Don't you know that access time increases with the size increase of cache?

It should also be noted that for a large cache to be useful (fast context
switch etc.), it should be tagged with physical address. So, you must also
do TLB lookup.

For example, on R4000, an ALU operation takes only 1 internal cycle
(10ns) but cache access takes three internal cycle including tag check.

>Again, assuming that you intend everything to run in a single cycle, anything
>that you put into that path will therefore lengthen your minimum cycle time.
>Which was the point I was trying to make about sign extension.

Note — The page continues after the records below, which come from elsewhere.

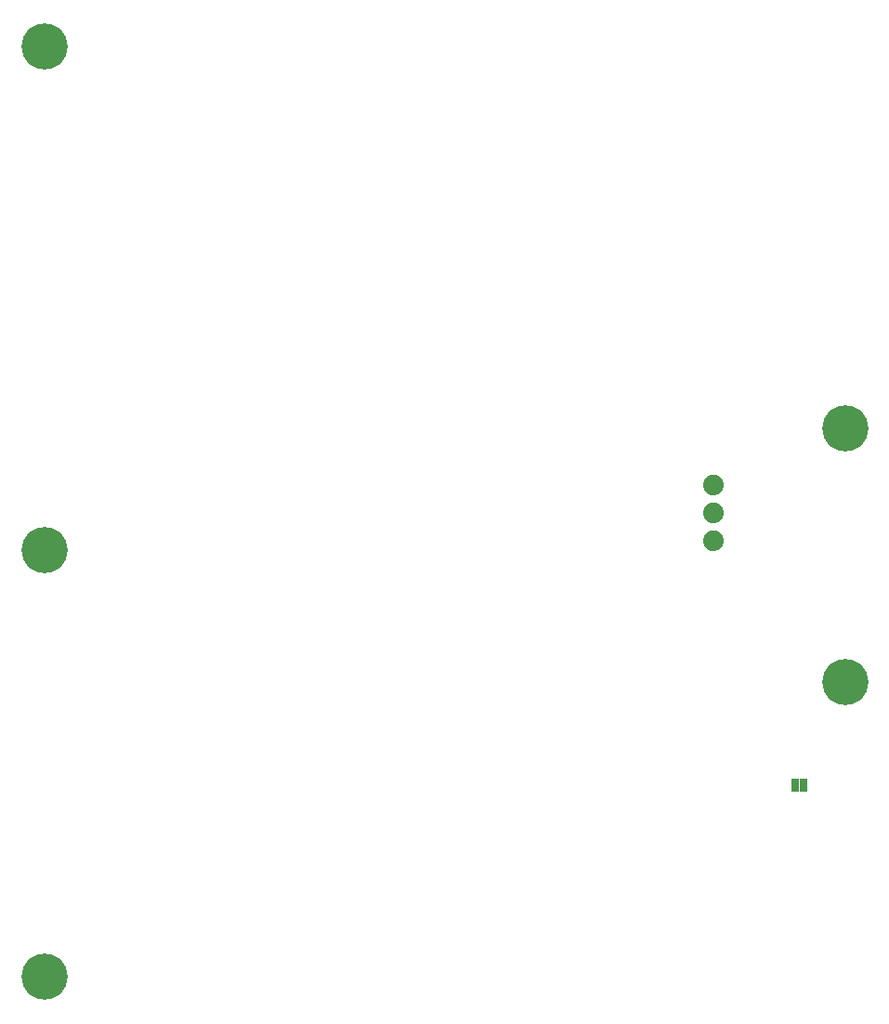
<source format=gbp>
G04 MADE WITH FRITZING*
G04 WWW.FRITZING.ORG*
G04 DOUBLE SIDED*
G04 HOLES PLATED*
G04 CONTOUR ON CENTER OF CONTOUR VECTOR*
%ASAXBY*%
%FSLAX23Y23*%
%MOIN*%
%OFA0B0*%
%SFA1.0B1.0*%
%ADD10C,0.074000*%
%ADD11C,0.165354*%
%ADD12R,0.025000X0.050000*%
%ADD13R,0.001000X0.001000*%
%LNPASTEMASK0*%
G90*
G70*
G54D10*
X2591Y1878D03*
X2591Y1978D03*
X2591Y2078D03*
G54D11*
X3064Y1373D03*
X3064Y2283D03*
G54D10*
X2591Y1878D03*
X2591Y1978D03*
X2591Y2078D03*
G54D11*
X3064Y1373D03*
X3064Y2283D03*
X190Y315D03*
X190Y3650D03*
X190Y1845D03*
X190Y315D03*
X190Y3650D03*
X190Y1845D03*
G54D12*
X2916Y1003D03*
X2884Y1003D03*
G54D13*
D02*
G04 End of PasteMask0*
M02*
</source>
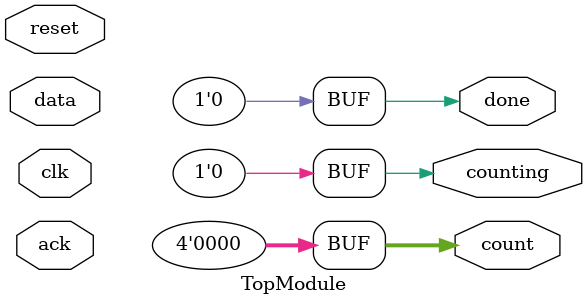
<source format=sv>

module TopModule (
  input wire clk,
  input wire reset,
  input wire data,
  output wire [3:0] count,
  output reg counting,
  output reg done,
  input wire ack
);
  // State definition
  typedef enum logic [2:0] {
    IDLE,
    DETECT_1,
    DETECT_11,
    DETECT_110,
    DETECT_1101,
    SHIFT_DELAY,
    COUNTING,
    DONE
  } state_t;

  reg state, next_state;

  // Delay register
  reg [3:0] delay;

  // Counter for counting cycles
  reg [15:0] cycle_counter;

  // Internal signals
  reg [3:0] shift_reg;

  // State transition logic
  always_comb begin
    next_state = state;
    case (state)
      IDLE: begin
        if (data == 1) begin
          next_state = DETECT_1;
        end else begin
          next_state = IDLE;
        end
      end
      DETECT_1: begin
        if (data == 1) begin
          next_state = DETECT_11;
        end else begin
          next_state = IDLE;
        end
      end
      DETECT_11: begin
        if (data == 0) begin
          next_state = DETECT_110;
        end else begin
          next_state = DETECT_1;
        end
      end
      DETECT_110: begin
        if (data == 1) begin
          next_state = DETECT_1101;
        end else begin
          next_state = DETECT_11;
        end
      end
      DETECT_1101: begin
        next_state = SHIFT_DELAY;
      end
      SHIFT_DELAY: begin
        next_state = COUNTING;
      end
      COUNTING: begin
        next_state = COUNTING;
      end
      DONE: begin
        if (ack == 1) begin
          next_state = IDLE;
        end else begin
          next_state = DONE;
        end
      end
      default: next_state = IDLE;
    endcase
  end

  // State register
  always_ff @(posedge clk, posedge reset) begin
    if (reset) begin
      state <= IDLE;
    end else begin
      state <= next_state;
    end
  end

  // Shift register logic
  always_ff @(posedge clk, posedge reset) begin
    if (reset) begin
      shift_reg <= 0;
    end else begin
      if (state == SHIFT_DELAY) begin
        shift_reg <= {shift_reg[2:0], data};
      end
    end
  end

  // Delay register logic
  always_ff @(posedge clk, posedge reset) begin
    if (reset) begin
      delay <= 0;
    end else begin
      if (state == SHIFT_DELAY) begin
        delay <= shift_reg;
      end
    end
  end

  // Counter logic
  always_ff @(posedge clk, posedge reset) begin
    if (reset) begin
      cycle_counter <= 0;
    end else begin
      if (state == COUNTING) begin
        if (cycle_counter == 999) begin
          cycle_counter <= 0;
        end else begin
          cycle_counter <= cycle_counter + 1;
        end
      end else begin
        cycle_counter <= 0;
      end
    end
  end

  // Output logic
  always_comb begin
    counting = (state == COUNTING);
    done = (state == DONE);

    if (counting) begin
      count = (delay - (cycle_counter / 1000));
    end else begin
      count = 0;
    end
  end

  // Transition to DONE state
  always_ff @(posedge clk, posedge reset) begin
    if (reset) begin
      done <= 0;
    end else begin
      if (state == COUNTING) begin
        if (cycle_counter == 999) begin
          done <= 1;
        end else begin
          done <= 0;
        end
      end
    end
  end

endmodule

</source>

With todays technology, it is a bad idea to access cache in a single cycle.

							Masataka Ohta

abaum (Allen Baum) (05/20/91)

In article <199@titccy.cc.titech.ac.jp> mohta@necom830.cc.titech.ac.jp (Masataka Ohta) writes:

>In article <173@armltd.uucp> abaum (Allen Baum) writes:
>
>>>>As a sweeping generalization, the path from cache to registers/forwarding
>>>>path is THE critical path
>
>First, I have noticed that R3000 has LWL and LWR instruction which means
>MUX of arbitrary flipping of bytes already exists on your "THE ciritical
>path".

I agree. They do. They can't be avoided if you have load_byte instructions.
That was my point. On the other hand you shouldn't do anything to make them
worse either.

>>>No. THE critical path is on register/ALU loop, which determines the maximuum
>>>clock speed (see Jouppi).
>>So, another way of saying what I meant to say is: if both ALU and Cache access
>>are going to fit into a cycle, the cache access will be the limiting case.

>I think cache access is much slower than ALU operation.

That is my point!!!!!!!

>>Perhaps not true with a trivial cache, but true for sizes that are useful.

>Are you sure?
>Don't you know that access time increases with the size increase of cache?

Of course I know! Again, that was my pint!!!

>It should also be noted that for a large cache to be useful (fast context
>switch etc.), it should be tagged with physical address. So, you must also
>do TLB lookup.
>For example, on R4000, an ALU operation takes only 1 internal cycle
>(10ns) but cache access takes three internal cycle including tag check.

Which proves my point (and yours, I guess)

>>Again, assuming that you intend everything to run in a single cycle, anything
>>that you put into that path will therefore lengthen your minimum cycle time.
>>Which was the point I was trying to make about sign extension.

>With todays technology, it is a bad idea to access cache in a single cycle.
                                 ^^^ ^^^     ^^^^^^ ^^^^       ^^^^^^ ^^^^^
Ah, now this is a very interesting position, and not one that I can dismiss out
of hand, either. All my arguments were based on single cycle cache access
(not including address formation, so most of todays RISCs have 2 internal cycle
cache access, by your definition).

 In order for this approach (taken by the R4000) to be effective,
you have to be able to schedule loads sufficiently far in advance so they
don't stall. In a 'N'cycle cache access, you need to schedule N-1 cycles in
advance. So, there is a law of diminishing returns there. Furthermore, you
can't block on a cache access in progress, so your cache has to be pipelined.

None of this is impossible- witness the R4000; they did it. They feel that the
gain in cycle time outweighs the extra stalls, and the extra design complexity.

So its probably time for a new thread - costs of multi-cycle cache access in
design complexity and number of stalls vs. the benefits. Any takers?